Só se… Só se a reconversão do presidente Bolsonaro ao Centrão repercutir mal na expansão do evangelismo que, há alguns meses, se previa como capaz de ultrapassar, os 50% da população brasileira.
Porém, na hipótese de prosseguir a evangelização brasileira, nos moldes estadunidenses, não serão mais possíveis, por ofenderem a Deus, os grandes sucessos carnavalescos populares irreverentes como o capcioso Mamãe eu quero mamar, cantado por Carmen Miranda, em 1950, e o irreverente Eva me leva pro paraíso agora, de Haroldo Lobo, desrespeitoso com a história bíblica de Eva no Paraíso.
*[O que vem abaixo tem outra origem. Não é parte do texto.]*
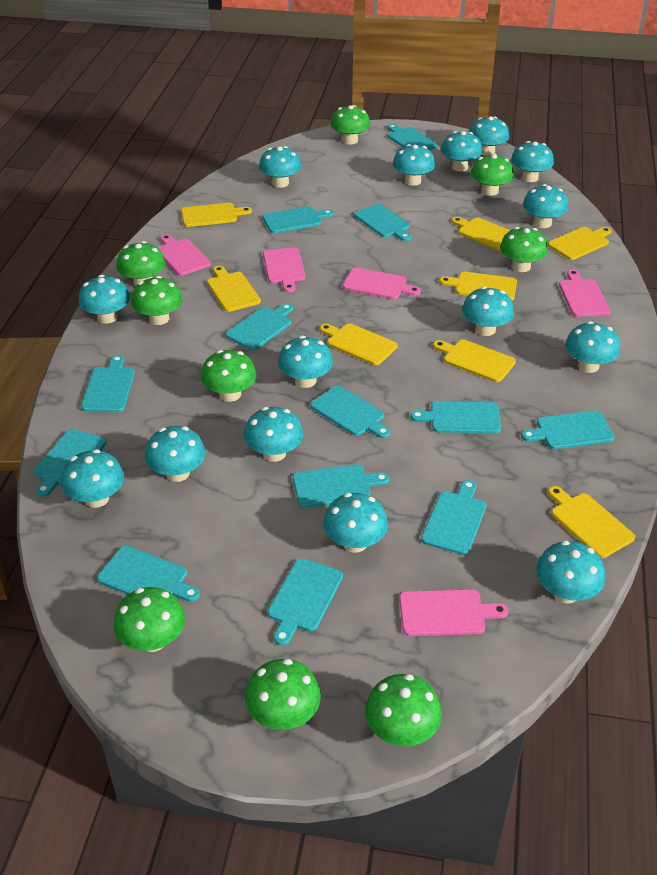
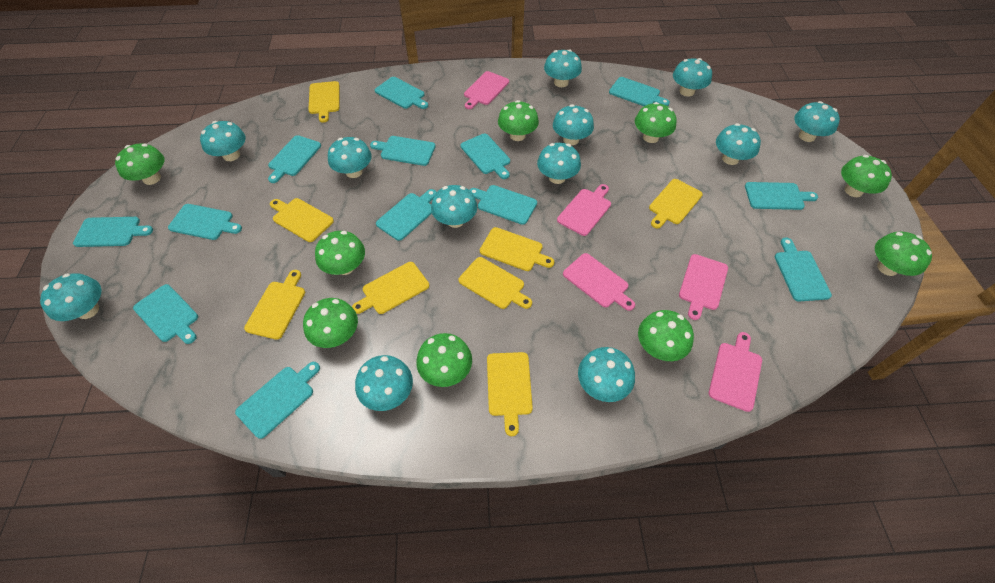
turquoise mushroom: 15 -> 12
Esses dois sucessos seriam colocados no index, e ficaríamos com aquela dúvida — se Deus existisse seria um cara sério demais, sem jogo de cintura?
Seria assim, tipo tristeza não tem fim? Como dizia Vinicius de Moraes, a felicidade do pobre parece a grande ilusão do Carnaval. Mesmo assim, A Felicidade, esse grande poema seria condenado ao ostracismo por não falar no amor de Deus e pecar por citar o Carnaval.
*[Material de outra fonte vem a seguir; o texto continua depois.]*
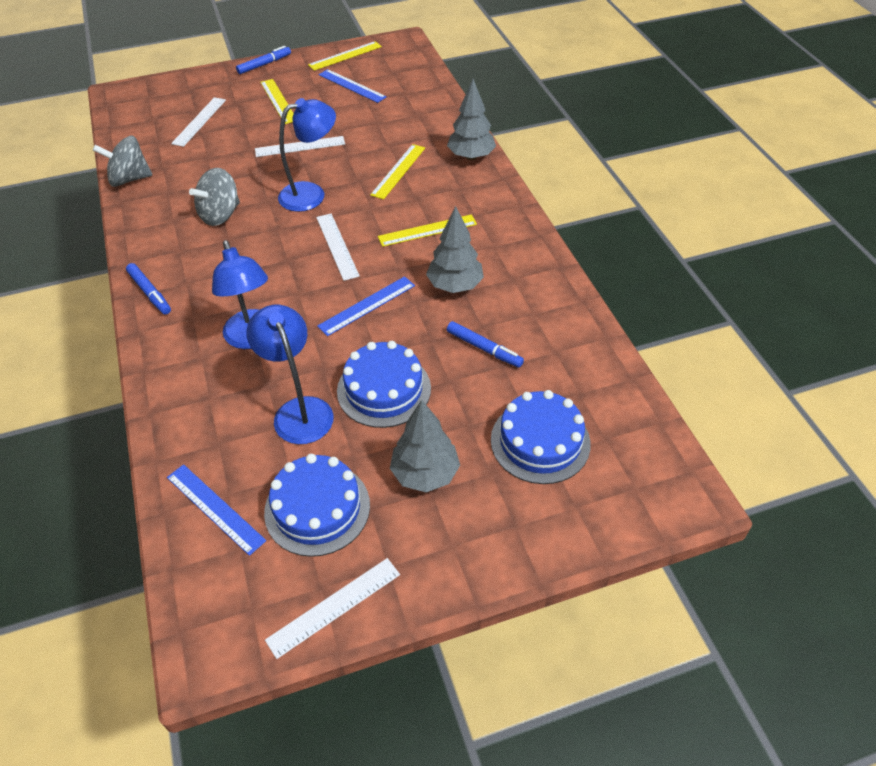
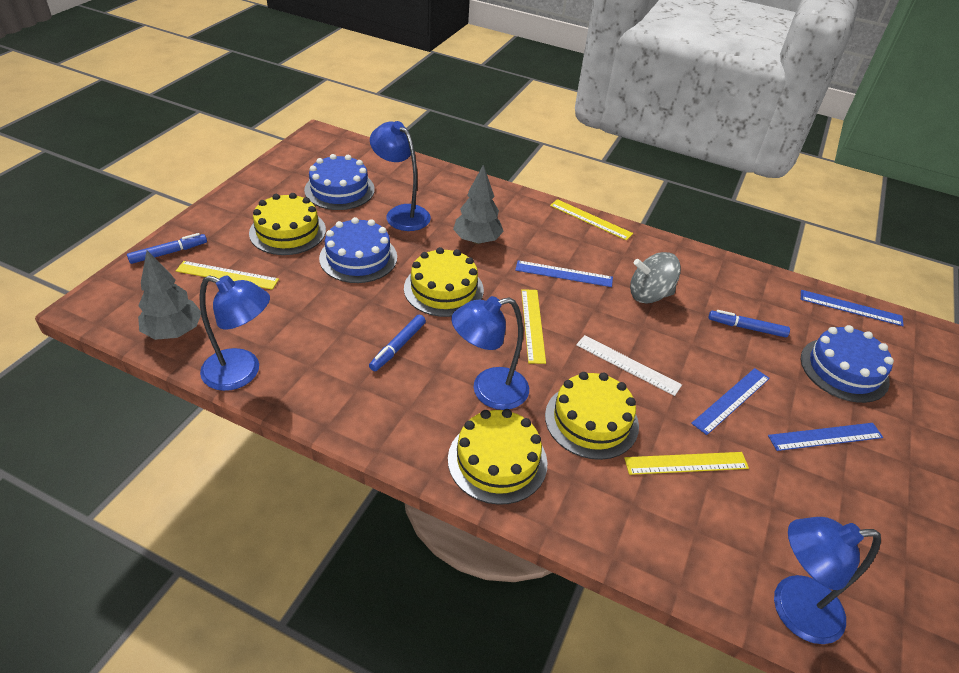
blue lamp: 3 -> 4
blue ruler: 3 -> 4
grey spinning top: 2 -> 1
grey tree: 3 -> 2
white ruler: 4 -> 1
yellow cake: 0 -> 4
Nessa destruição iconoclasta da nossa cultura musical, não escapariam nem aqueles versos poéticos pungentes do Humberto Teixeira quando a lama virou pedra e mandacaru secou, contando o drama dos retirantes da seca nordestina, na voz do Luiz Gonzaga. Assim como Asa branca.
Muito menos as canções da boemia, como a do apaixonado pela mulher do cabaré, Quem há de dizer, cantada pelo rei da voz, como era conhecido Chico Alves.
Mas a música popular brasileira, tem sido de resistência — Chico Buarque com Construção, Geraldo Vandré com Caminhando, Gilberto Gil com Procissão, Caetano Veloso cantando É proibido proibir. Com uma pausa romântica de Roberto Carlos, da jovem guarda, buzinando seu Calhambeque em plena ditadura militar.
E há as músicas da bossa nova, como Chega de saudade, de João Gilberto, e Garota de Ipanema, de Tom Jobim.
Existem ainda as canções bregas, a música sertaneja, Tom Jobim, Jair Rodrigues, Nara Leão, Elis Regina, Raul Seixas, Marisa Monte, a Legião Urbana (com Que país é este) e Cazuza e tantos outros cantores, compositores, condenados ao ostracismo musical para dar lugar aos gospels.
Será mesmo? Não acredito! A inspiração brasileira é mais forte e mais livre.